Paul Morrison


 

"Des fleurs, du son et des images"
Le Dauphiné Libéré, Grenoble, 21 octobre 2002, p.7

Après un été hors les murs avec des interventions réussies à Allevard et Fort-Barraux, alliant patrimoine et art contemporain, le Magasin réinvestit ses galeries d'exposition.

L'exposition de Doug Aitken s'y poursuivra jusqu'au 5 janvier. Mais la vie du centre risque d'être quelque peu perturbée. Les travaux longtemps attendus (le bâtiment prend l'eau) ont été décidés et vont être programmés prochainement. Mais même si le centre devait être provisoirement fermé, son directeur Yves Aupetitallot précise qu'il poursuivra ses activités.., sous une forme à trouver.
"Mésophylle", le terme nous ramène à la botanique, mais il s'agit du gigantesque parterre de fleurs (140 mètres linéaires) que Paul Morrisson a imaginé pour la "Rue" du Magasin réconcilie naturel et artificiel. Cet artiste né en 1966 à Liverpool, qui vit et travaille à Londres, est un adepte des "paysages cognitifs". Il prend ses distances par rapport à la nature, se situant à mi-chemin entre science et bande dessinée.
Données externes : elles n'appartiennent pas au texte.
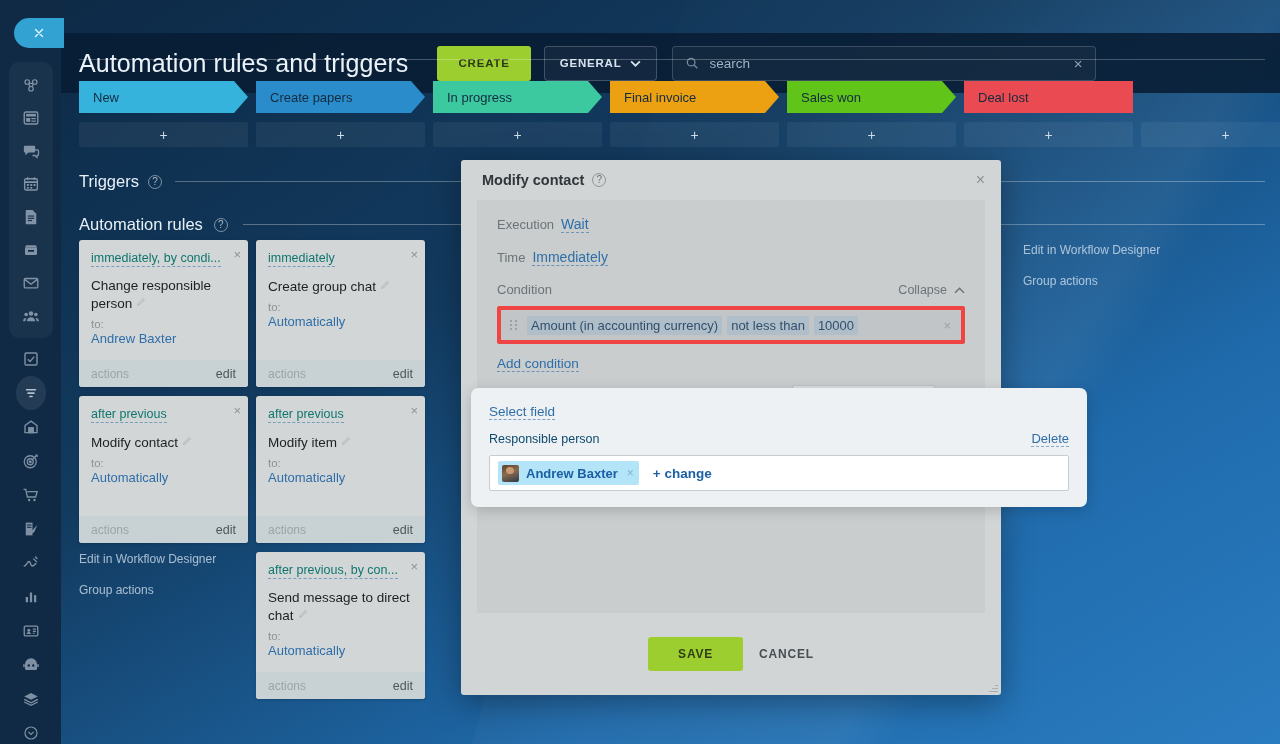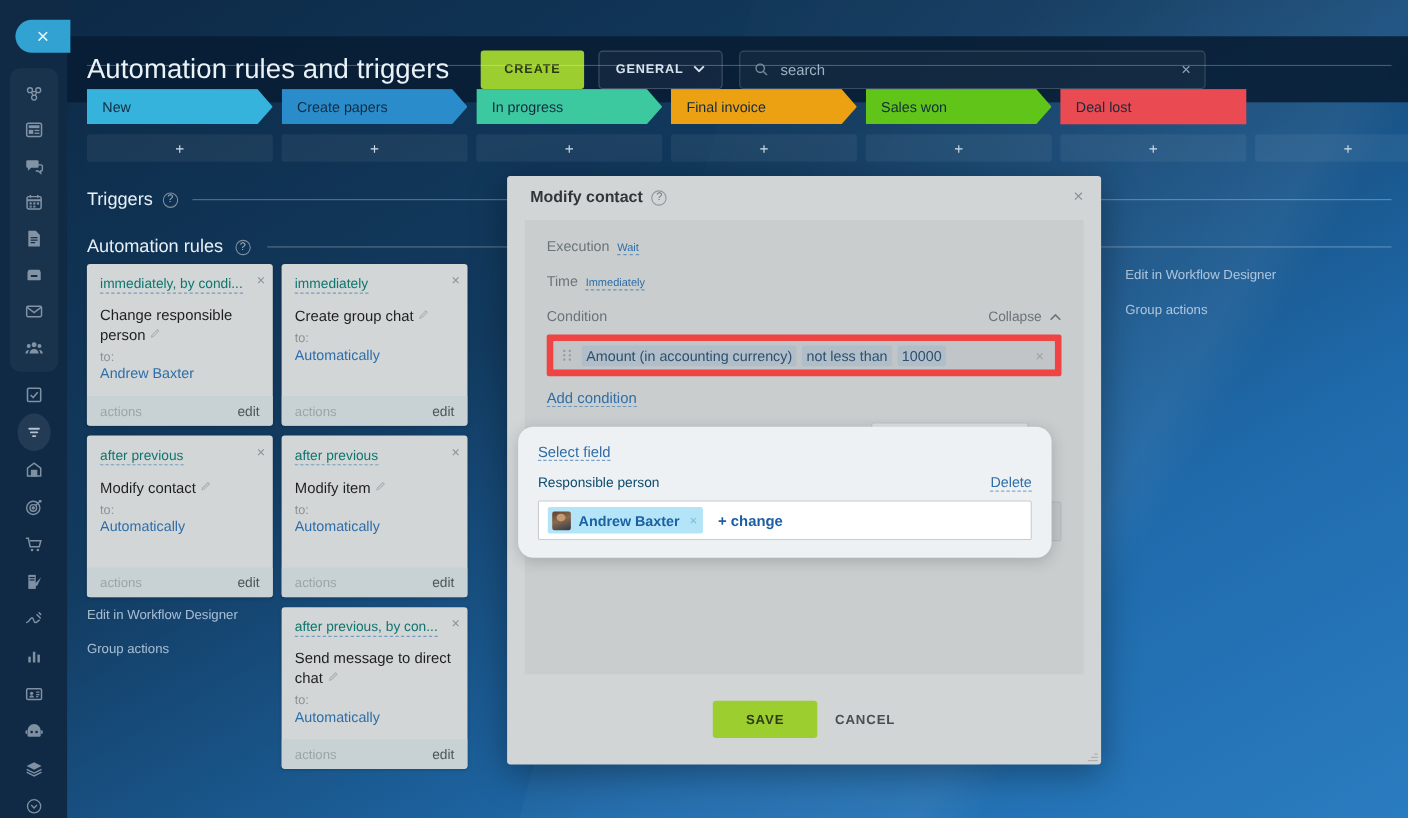--- a/index.html
+++ b/index.html
@@ -277,7 +277,7 @@
   .row-line { display: flex; align-items: baseline; margin-bottom: 16px; }
   .row-lbl { color: #6b7478; font-size: 13px; }
   .dashed-link {
-    color: #2e6ea8; font-size: 10px;
+    color: #2e6ea8; font-size: 14px;
     border-bottom: 1px dashed rgba(46,110,168,0.6);
     margin-left: 7px; cursor: pointer;
   }

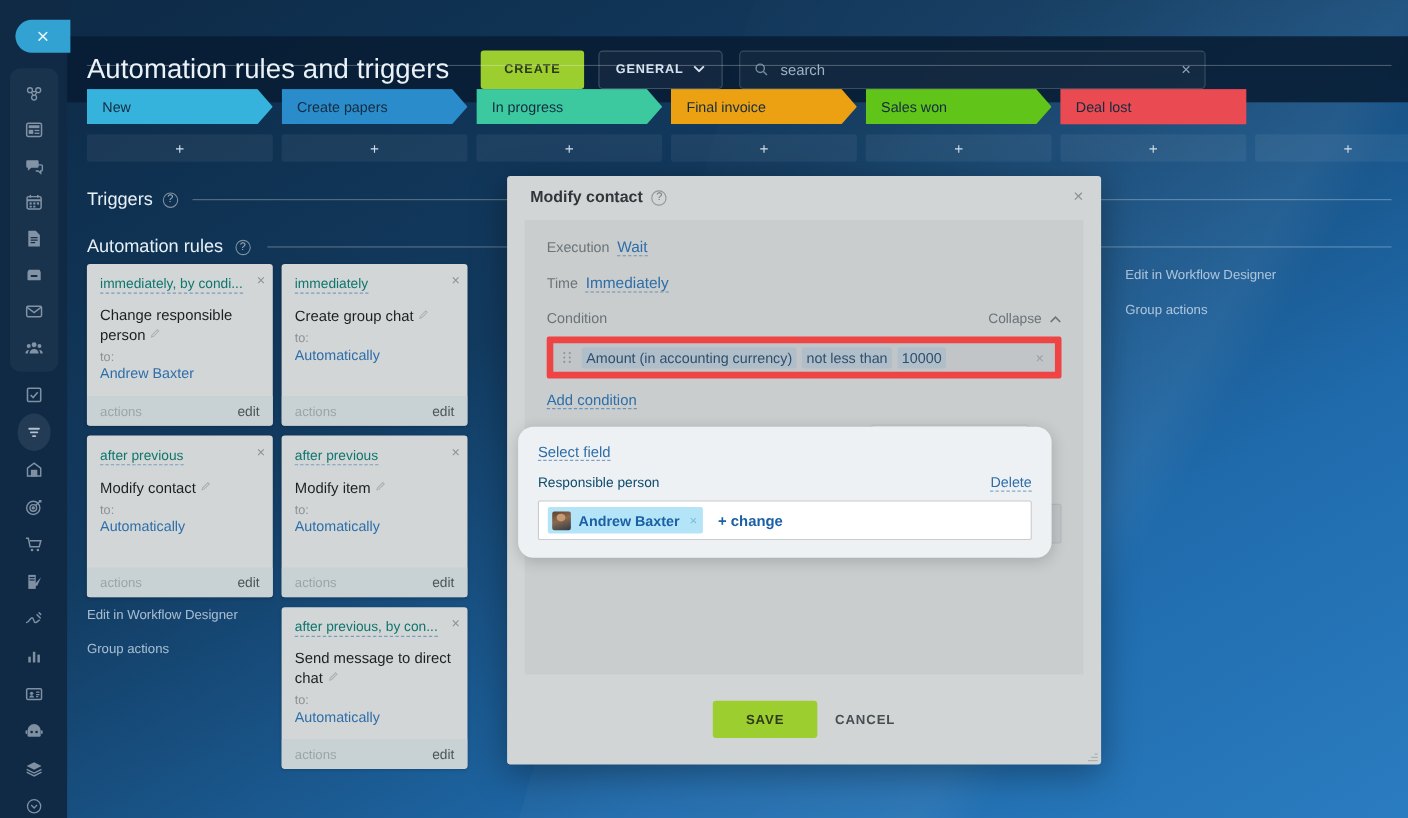--- a/index.html
+++ b/index.html
@@ -288,7 +288,7 @@
   }
   .cond-row {
     background: #c1c5c7;
-    border: 6px solid #ef4444;
+    border: 4px solid #ef4444;
     border-radius: 2px;
     height: 38px;
     display: flex; align-items: center;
Il nous invite à aller au-delà des apparences, à nous servir de notre vécu pour apprécier sa démarche. Et pour ne pas enfermer les esprits, il privilégie un graphisme en noir et blanc. Cet impressionnant paysage, qui était déjà en place cet été, nous permet une nouvelle fois d'apprécier toutes les possibilités offertes par cet espace unique qu'est la "Rue".
Les galeries offrent elles aussi un espace modulable. Doug Aitken, un jeune artiste californien, qui présente ici sa première exposition personnelle en France, a su en profiter. Son exposition s'appelle "Rise" du nom de la première oeuvre, un immense paysage nocturne de Los Angeles, la cité des anges, présenté dans un caisson lumineux et qui nous invite à nous élever. Les oeuvres de Doug Aitken, qui sont conçues avec une extrême rigueur et font appel à des techniques sophistiquées (il sait nous les faire oublier), nous entraîne paradoxalement dans un univers poétique et insaisissable. Il cultive l'art de la mise en scène et le visiteur se retrouve mis en condition dans un bain de lumière, de son et d'image. Les installations sont spectaculaires et prenantes: dans "These restless minds", trois moniteurs placés au centre d'une estrade déversent des images de l'Amérique au quotidien rythmées par l'étonnant flux de paroles d'un commissaire-priseur. "Moving" nous amène sur une piste balisée par des éclairages d'aéroport et "I am in you", installée dans une construction de bois, nous plonge dans un monde où le son et l'image se répondent. Une histoire envoûtante et singulière dans laquelle une fillette a le premier rôle. Les photographies qui ponctuent l'exposition constituent, elles aussi, un excellent point de départ pour la réflexion et l'imaginaire.